Gerade in der jetzigen Situation, in der wir mit einer Bedrohungslage konfrontiert sind, deren genaue Zusammenhänge die wenigsten von uns wirklich nachvollziehen können, ist diese Auseinandersetzung aber noch aus einem anderen Grund von besonderer Bedeutung. Denn in den letzten Jahren haben wir uns immer stärker daran gewöhnt, politische Entscheidungen als alternativlos zu begreifen – unter anderem auch deshalb, weil sie wissenschaftlich vorherbestimmt zu sein schienen. Ein solcher Rückzug auf das Unvermeidliche ist deshalb in gewisser Weise bequem, weil man sich so nicht dem mühsamen und oft unangenehmen Widerstreit der Meinungen aussetzen muss. Einem demokratischen Prozess entspricht er jedoch nicht. Denn selbst dann, wenn alle anderen Lösungen als unvernünftig, irrational oder auch hochgradig unethisch erscheinen, müssen genau diese Wertungen erläutert und offengelegt werden, um demokratische Legitimität zu erzeugen. 

Die Corona-Pandemie führt uns die Problematik einer Politik der Alternativlosigkeit nun deshalb besonders drastisch vor Augen, weil sich hier niemand auf gesicherte wissenschaftliche Erkenntnisse zurückziehen kann, um seine Entscheidungen unangreifbar zu machen. Da es sich um einen neuen Virus handelt, zu dem die Forschung noch ganz am Anfang steht, können uns die Virologen und Epidemiologen keine verbindlichen, über alle Zweifel erhabenen wissenschaftlichen Handlungsanweisungen geben – und kommunizieren dies zum Glück auch offen. Das bedeutet für uns als demokratische Gemeinschaft, dass wir wieder lernen müssen, mit den Unsicherheiten und Ungewissheiten demokratischer Entscheidungen zu leben, die jetzt trotz dieser wissenschaftlichen Uneindeutigkeiten getroffen werden müssen. Wie Uwe Volkmann schreibt, werden wir erst hinterher wissen, ob wir richtig gehandelt haben.

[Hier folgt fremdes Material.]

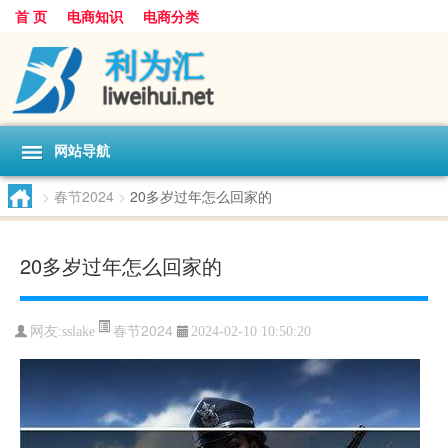
首 页
电商知识
电商分类
网站导航
>
春节2024
>
20多岁过年怎么回家的
20多岁过年怎么回家的
春节2024
网友:
sslake
2024-02-10 10:50:20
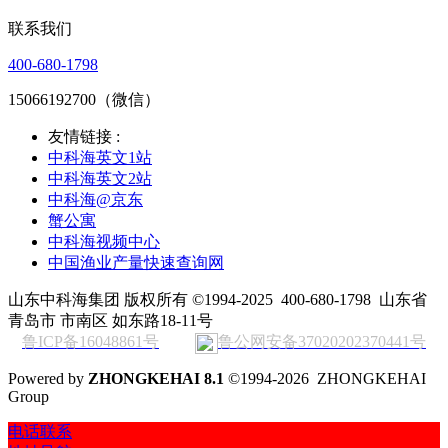
联系我们
400-680-1798
15066192700（微信）
友情链接 :
中科海英文1站
中科海英文2站
中科海@京东
蟹公寓
中科海视频中心
中国渔业产量快速查询网
山东中科海集团 版权所有 ©1994-2025
400-680-1798
山东省
青岛市 市南区 如东路18-11号
鲁ICP备16048861号
鲁公网安备37020202370441号
Powered by
ZHONGKEHAI 8.1
©1994-2026 ZHONGKEHAI
Group
电话联系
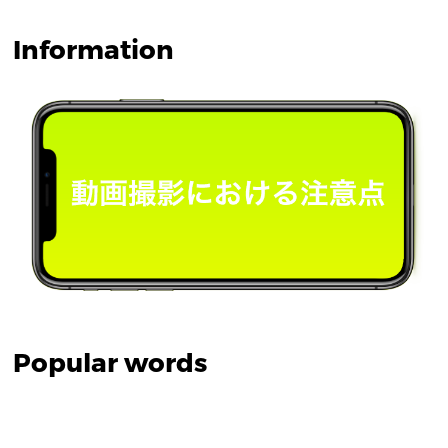
Information
Popular words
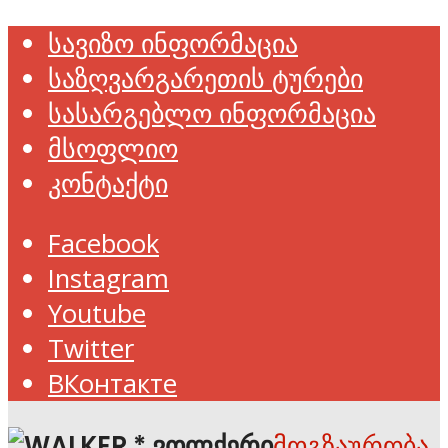
სავიზო ინფორმაცია
საზღვარგარეთის ტურები
სასარგებლო ინფორმაცია
მსოფლიო
კონტაქტი
Facebook
Instagram
Youtube
Twitter
ВКонтакте
მოგზაურობა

Gerade in der ungewöhnlichen Situation, in der wir uns befinden, ist es daher aber meiner Meinung nach nötig, nicht allzu schnell in die düstere rhetorische Welt des Ausnahmezustands abzugleiten, sondern vielmehr eine neue Stunde der Politik auszurufen. Wenn wir dabei wieder lernen, demokratische Politik als etwas Streitbares, Fehlbares, mit Unsicherheiten Behaftetes und trotzdem überaus Wertvolles zu begreifen, hilft uns das auch für die Zeit nach der Krise.